Elvis Costello and the Roots, “Wise Up Ghost” (Blue Note)

Enough with Velvet Elvis. This year’s model of Elvis Costello features a collaboration with the Roots that inspires his angriest singing and best album in many years.

“Wise Up Ghost” covers topical turf as Costello rails about the tense and troubled times. The title cut calls for a revolution, “Come the MEANTIMES” offers dark ruminations on faith and the flag, and “TRIPWIRE” considers the combustible combination of fear, hatred and armies.

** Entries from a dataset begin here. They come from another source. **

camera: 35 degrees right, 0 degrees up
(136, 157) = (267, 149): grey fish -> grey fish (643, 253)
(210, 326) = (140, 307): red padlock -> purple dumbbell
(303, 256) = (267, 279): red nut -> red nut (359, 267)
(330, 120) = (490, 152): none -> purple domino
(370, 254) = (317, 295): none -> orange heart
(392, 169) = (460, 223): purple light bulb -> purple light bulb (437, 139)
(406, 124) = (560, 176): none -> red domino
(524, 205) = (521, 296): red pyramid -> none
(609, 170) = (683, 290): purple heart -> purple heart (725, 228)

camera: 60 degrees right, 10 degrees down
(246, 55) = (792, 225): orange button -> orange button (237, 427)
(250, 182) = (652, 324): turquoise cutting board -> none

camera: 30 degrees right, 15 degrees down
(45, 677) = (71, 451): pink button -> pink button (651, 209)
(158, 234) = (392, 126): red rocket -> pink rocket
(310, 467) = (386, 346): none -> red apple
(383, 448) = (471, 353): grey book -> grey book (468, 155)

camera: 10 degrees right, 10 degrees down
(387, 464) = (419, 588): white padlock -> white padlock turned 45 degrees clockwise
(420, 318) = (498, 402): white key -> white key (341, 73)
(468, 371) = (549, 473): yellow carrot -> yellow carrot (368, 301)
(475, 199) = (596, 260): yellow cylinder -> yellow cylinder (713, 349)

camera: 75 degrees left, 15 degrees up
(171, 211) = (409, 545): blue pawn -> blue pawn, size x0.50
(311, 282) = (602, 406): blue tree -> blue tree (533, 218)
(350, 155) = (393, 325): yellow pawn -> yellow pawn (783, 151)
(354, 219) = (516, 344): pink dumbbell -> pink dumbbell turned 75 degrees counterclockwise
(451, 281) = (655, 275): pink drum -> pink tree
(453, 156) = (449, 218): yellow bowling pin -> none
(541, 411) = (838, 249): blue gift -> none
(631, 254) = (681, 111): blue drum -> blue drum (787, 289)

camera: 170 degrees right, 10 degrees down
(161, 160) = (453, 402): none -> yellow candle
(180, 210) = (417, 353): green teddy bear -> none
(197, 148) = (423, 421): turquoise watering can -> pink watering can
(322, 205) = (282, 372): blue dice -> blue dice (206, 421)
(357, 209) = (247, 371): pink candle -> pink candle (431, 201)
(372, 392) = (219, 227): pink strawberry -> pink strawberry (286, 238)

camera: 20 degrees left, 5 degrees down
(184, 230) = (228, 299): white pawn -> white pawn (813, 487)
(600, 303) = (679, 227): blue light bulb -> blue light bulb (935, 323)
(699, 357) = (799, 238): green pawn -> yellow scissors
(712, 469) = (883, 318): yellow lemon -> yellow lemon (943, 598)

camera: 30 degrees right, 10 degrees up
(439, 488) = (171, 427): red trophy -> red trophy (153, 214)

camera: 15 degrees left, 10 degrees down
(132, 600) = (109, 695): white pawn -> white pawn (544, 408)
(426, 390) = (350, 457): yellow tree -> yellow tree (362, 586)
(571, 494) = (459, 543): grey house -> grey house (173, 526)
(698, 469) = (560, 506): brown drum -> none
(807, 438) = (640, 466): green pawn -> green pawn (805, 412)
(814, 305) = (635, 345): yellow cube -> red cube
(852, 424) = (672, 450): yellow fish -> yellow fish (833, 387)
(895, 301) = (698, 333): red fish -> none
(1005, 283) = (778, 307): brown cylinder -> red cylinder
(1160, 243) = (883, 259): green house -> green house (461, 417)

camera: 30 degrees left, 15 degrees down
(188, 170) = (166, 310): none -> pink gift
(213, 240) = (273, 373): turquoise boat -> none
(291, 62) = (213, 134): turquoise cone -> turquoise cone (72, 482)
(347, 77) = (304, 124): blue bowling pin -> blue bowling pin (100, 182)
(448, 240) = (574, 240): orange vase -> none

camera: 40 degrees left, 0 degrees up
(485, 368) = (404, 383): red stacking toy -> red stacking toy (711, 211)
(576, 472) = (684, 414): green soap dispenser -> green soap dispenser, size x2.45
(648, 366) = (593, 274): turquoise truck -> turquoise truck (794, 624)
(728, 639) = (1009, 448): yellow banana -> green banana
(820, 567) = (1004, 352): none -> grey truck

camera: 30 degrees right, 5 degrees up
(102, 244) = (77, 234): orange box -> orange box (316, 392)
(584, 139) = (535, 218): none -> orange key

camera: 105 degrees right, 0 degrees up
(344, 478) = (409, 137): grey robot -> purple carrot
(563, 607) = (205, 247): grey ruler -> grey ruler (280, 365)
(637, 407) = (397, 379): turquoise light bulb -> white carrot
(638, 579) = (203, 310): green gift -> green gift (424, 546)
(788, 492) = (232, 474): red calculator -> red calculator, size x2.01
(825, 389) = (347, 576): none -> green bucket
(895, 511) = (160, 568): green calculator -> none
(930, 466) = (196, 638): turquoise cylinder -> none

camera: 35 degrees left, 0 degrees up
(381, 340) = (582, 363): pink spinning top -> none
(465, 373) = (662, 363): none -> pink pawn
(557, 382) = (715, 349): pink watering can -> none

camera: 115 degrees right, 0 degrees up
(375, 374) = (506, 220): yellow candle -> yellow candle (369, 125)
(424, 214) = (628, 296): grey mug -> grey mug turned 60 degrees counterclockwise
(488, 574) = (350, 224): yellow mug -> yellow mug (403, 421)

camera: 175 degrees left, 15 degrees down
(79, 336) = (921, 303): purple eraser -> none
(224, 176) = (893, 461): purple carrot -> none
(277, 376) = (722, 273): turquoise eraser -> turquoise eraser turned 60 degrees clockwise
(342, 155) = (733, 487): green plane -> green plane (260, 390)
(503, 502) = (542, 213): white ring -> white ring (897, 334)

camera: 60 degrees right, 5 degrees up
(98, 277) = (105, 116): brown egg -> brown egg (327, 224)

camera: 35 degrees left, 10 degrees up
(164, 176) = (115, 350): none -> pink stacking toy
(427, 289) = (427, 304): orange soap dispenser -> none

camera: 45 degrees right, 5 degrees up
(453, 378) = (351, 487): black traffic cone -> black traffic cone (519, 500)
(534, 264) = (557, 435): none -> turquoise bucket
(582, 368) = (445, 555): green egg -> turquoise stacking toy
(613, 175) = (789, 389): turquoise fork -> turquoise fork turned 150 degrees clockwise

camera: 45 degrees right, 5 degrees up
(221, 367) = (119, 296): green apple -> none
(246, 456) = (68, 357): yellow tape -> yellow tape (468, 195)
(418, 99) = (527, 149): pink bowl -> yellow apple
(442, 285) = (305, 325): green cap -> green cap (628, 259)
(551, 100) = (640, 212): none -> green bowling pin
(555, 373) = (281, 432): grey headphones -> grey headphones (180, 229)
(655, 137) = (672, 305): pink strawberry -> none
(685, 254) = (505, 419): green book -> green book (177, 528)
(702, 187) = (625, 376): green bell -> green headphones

Costello also lets loose on love gone wrong, as he has done on many of his best songs. “She’s pulling out the pin … that lets her hair fall down,” he sings on “(She Might Be a) GRENADE.”

Writing with Roots drummer Ahmir “Questlove” Thompson and producer Steven Mandel, Costello dials back his melodic ambitions, and for a change he sings songs that don’t exceed his range. Built more on riffs than hooks, the music has the verve of new wave, the directness of punk and the groove of 1970s R&B, with Questlove’s snare and Costello samples among the hip-hop flavorings.

The hybrid gets good mileage, and Costello’s venomous vocals energize much of the set. But on the closing piano ballad, “If I Could BELIEVE,” he oversings and reverts to his worst role — EC, square.